Yeryüzünün bütün acılarını
Hissetti içinde,
Ağladığında Persephone’ye
Kurudu topraklar.
O ki
Bereketiydi toprağın,
Aldı yüreğini.
Tohumu düştü
Gözyaşlarıyla.
Ve yeniden kavuştuğunda
Dindi yağmuru gönlünün,
Bahar geldi yeryüzüne
Persephone’nin gül yüzüne…
Ufuk Bayraktar
Tanrıçalar mitolojinin tozlu sayfalarında unutulurken, insanlığın erkek egemen kuraklığını Demeter’in gözyaşları bile yeşertemez hale geldi. Kültür miraslarına sahip çıkmayan toplumlar, kadını ötelediler, yok saydılar. Sadece 8 Mart Dünya Kadınlar Günü’nde verilen çiçeklerle gönlümüzü almaya çalıştılar. Oysa yılın 1 gününde verilen çiçekler, geriye kalan 364 gün 6 saat ve 9 dakikada yaşananların telafisi olabilir miydi?
5 Aralık 1934’te Atatürk Türk kadınına seçme ve seçilme hakkı verdikten sonra, kalemini eline alıp, şu satırları yazmıştı:
‘’Çarşaf içinde; peçe altında ve kafes arkasındaki Türk kadınını artık tarihlerde aramak lâzım gelecektir. Türk kadını evdeki medenî mevkiini salâhiyetle işgal etmiş, iş hayatının her safhasında muvaffakiyetler göstermiştir. Siyasî hayatta belediye seçimlerinde tecrübesini yapan Türk kadını, bu sefer de mebus seçme ve seçilme suretiyle haklarının en büyüğünü elde etmiş bulunuyor. Medenî memleketlerin birçoğunda, kadından esirgenen bu hak, bugün Türk kadınının elindedir ve onu salâhiyet ve liyakatle kullanacaktır.’’
İşte bu satırlar bize verilmiş olan en büyük hediyenin ta kendisiydi. Tek beklentimiz, sosyal hayattaki kadının, her şeyden önce bir insan, bir birey olarak yerinin muhafaza edilmesiydi. Oysa onlar öldürüldüler, dayak yediler… Okutulmayan kız çocuklarını sayısı gün be gün artarken, kadına kendi kimliğini unutturdular.
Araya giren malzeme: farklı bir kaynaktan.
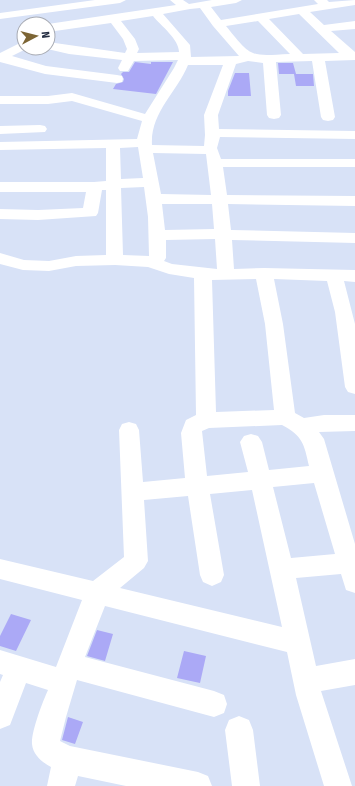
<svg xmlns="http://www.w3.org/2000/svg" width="355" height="786" viewBox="0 0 355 786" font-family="'Fira Sans Condensed',sans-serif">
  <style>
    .building { fill: #aba9f6 }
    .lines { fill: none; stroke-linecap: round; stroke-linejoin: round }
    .minor { fill: #fff; fill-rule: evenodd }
  </style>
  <rect width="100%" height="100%" fill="#d8e2f7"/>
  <!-- building -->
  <path class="building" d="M135,62l16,2v-2h22l-17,32 -43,-5 3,-5 7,-2 1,-3 -3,-5 2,-2h6z
    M278,63h15l3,11h-17z
    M235,73h14l2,23h-23v-5z
    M294,74h19l1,12h-18z
    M11,614l20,6 -15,31 -16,-5v-10z
    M97,630l16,4 -8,27 -18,-5z
    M184,651l22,5 -6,27 -23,-5z
    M68,717l15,5 -8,22 -13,-4z"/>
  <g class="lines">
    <!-- minor -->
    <path class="minor" d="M95,0h31l-6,3 -120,16v-6z
      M170,0h13l6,4 23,-4h30l-6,3 -25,4 10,13 97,-16 -4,-4h13l2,2 26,-2v5l-45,7 14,13 31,-4v8l-24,2 24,21v8l-30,1 10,56 -2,3 -5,1 -5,-1 -2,-3 -9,-56 -36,1 5,53 -2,3 -5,1 -5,-1 -2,-3 -4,-52 -15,-2 -12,3 -18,51 1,14 136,2v8l-135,-2 -3,11 4,11h134v8h-132l4,28 128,1v10l-127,-2 3,26 124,3v10l-123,-3 2,29 30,-1 91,2v12l-11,-1 11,43v70l-7,-2 -3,-5 -10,-75 -8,-31 -53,-2 9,45 12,89 9,5 20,-3h31v16l-36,1 5,7 31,105v49l-9,-3 -5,-16 -45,4 20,88 39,-7v26l-34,6 31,95h-28l-28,-91 -9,-43 -182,-46 -20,51 129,34 10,4 3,9 -3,9 -10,4 -137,-37 -11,37 -6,24 10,5 128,26 10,4 4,10h-86l-48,-10 -3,10h-28l4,-19c-9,-5 -18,-12 -19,-23 -1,-12 11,-43 16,-54l-22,-7 -16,42 -10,4v-47l3,-7 -3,-1v-24l56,17 26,-67 -82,-21v-20l93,22 31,-24 -5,-127 3,-6 7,-2 7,2 3,6 4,52 42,-4 -4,-45 5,-13 10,-5 -2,-137 -25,-4 -21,-7 -33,-2 -39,1 -27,5 -26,-1 -23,-6v-11l24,7 25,1 27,-5 30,-1v-65h-4l-4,23 -2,3 -58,4 -38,-1v-10l38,1 45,-2 3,-16h-86v-10h94l12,-1v-33l-106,2v-8l137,-3 5,-18 -70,-20 -24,3h-48v-8h48l24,-3 73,21 29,-46 4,-8 -44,1 -6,10h-8l-2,-3 4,-8 -53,-6 -26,-6h5v-6l77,11 2,-4 -4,-10 -12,-16 -63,9v-8l128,-19zM200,8l13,18 26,30 -48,1 -1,-12 -27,-31 27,-5zM299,14l40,39 -36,1 -34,-35zM153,16c8,10 26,23 26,36l-42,1 2,-4 -4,-10 -14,-18zM258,21l32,33c-41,2 -38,4 -64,-28zM188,65h35l-19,50 1,20 -1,11 -52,-1c-2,-32 25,-53 36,-80zM138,147l5,31 -22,1 -1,-31zM153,153l53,1 5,41 -50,-1zM144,187l4,30 1,39 -26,-1 -2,-67zM162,204h50l2,25 -49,1zM215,239l2,30 -45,-5 -8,-3 2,-3v-18zM256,279l9,45 9,86 -58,2 -4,-132zM282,425c21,11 22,19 27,41l-40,4 -7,-28 -4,-6 -7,-2 -7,2 -4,6 8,30 -41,4 -5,-45 7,-3zM314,483l21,71 -44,4 -18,-71zM252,490l30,137 -162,-39 24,-20 4,-7 -4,-61 44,-4 12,79 3,7 9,4 9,-4 3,-7 -14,-81z
      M24,41v7h4l-16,8 34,10 71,9 5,1 1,3 -1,3 -5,1 -72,-9 -45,-12v-9z
      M40,125l5,1 2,3 -2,3 -45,2v-8z
      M239,716l10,4 4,10 7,56h-28l-7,-56 4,-10z"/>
  </g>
  <!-- north arrow -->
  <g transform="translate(36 36) rotate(83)"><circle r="19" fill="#ffffff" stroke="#a8abb3"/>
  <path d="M0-3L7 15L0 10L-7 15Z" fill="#7c6535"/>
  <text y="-6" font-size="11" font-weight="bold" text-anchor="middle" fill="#252e42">N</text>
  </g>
</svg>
Toplumun 2. Sınıf vatandaşı ya da vasıfsız olmadığını bilmeyen birçok kadın var artık günümüzde… Eşi ya da aile büyükleri tarafından iş hayatına girmesine izin verilmeyen kadınlar, ekonomik özgürlüklerine sahip olamadıkları için birer köle hayatı yaşarken, onlara tek bir günde gönderilen kalpler, çiçekler, tatlı sözler neye yarar?
Her gün kadınların günüdür oysa…
Dünyayı yaşanır hale getiren, her bir bireyi doğuran ve büyüten kadınlar değiller midir? Her girdikleri ortamı neşelendiren, hareketlendiren kadınlar değiller midir? Her bir kadın, toprağın bereketinin ta kendisidir. Ancak ağlatırsanız, bilin ki toprak kurur. Kadınların gözyaşları, Demeter’in mirasıdır. Sadece bir çiçekle, tek bir günde gönlü alınamaz kadınların. Her gün ‘’Dünya Kadınlar Günü’’ dür! Her gün, doğuran, büyüten ve yeşerten kadınların günüdür!